Work required:
Copy out the data below as written; omit any images.

Provided material:

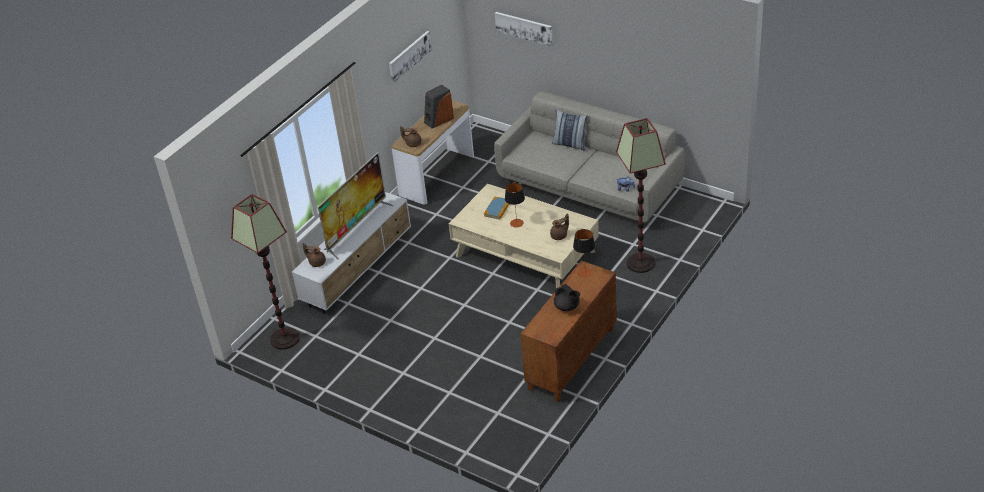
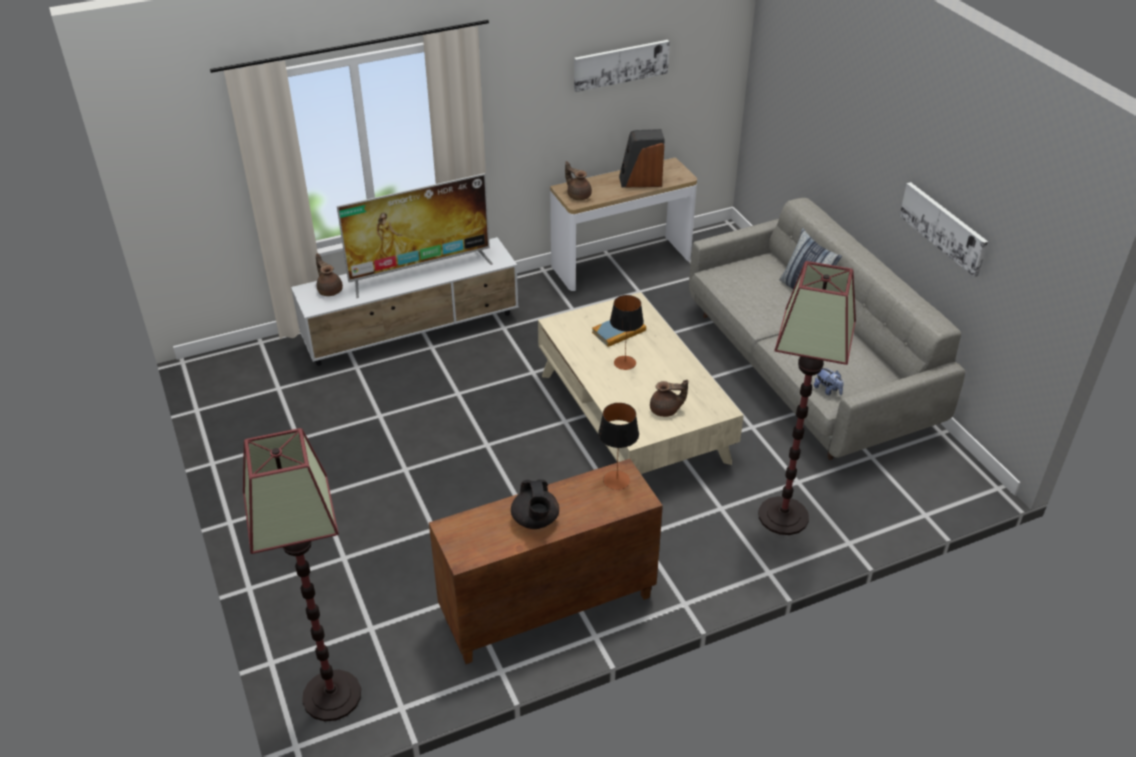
camera: 30 degrees right, 0 degrees up
(284, 339) = (243, 373): floor lamp -> floor lamp (331, 695)
(524, 28) = (813, 87): picture -> picture (943, 227)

Your solution:
camera: 30 degrees right, 0 degrees up
(284, 339) = (243, 373): floor lamp -> floor lamp (331, 695)
(524, 28) = (813, 87): picture -> picture (943, 227)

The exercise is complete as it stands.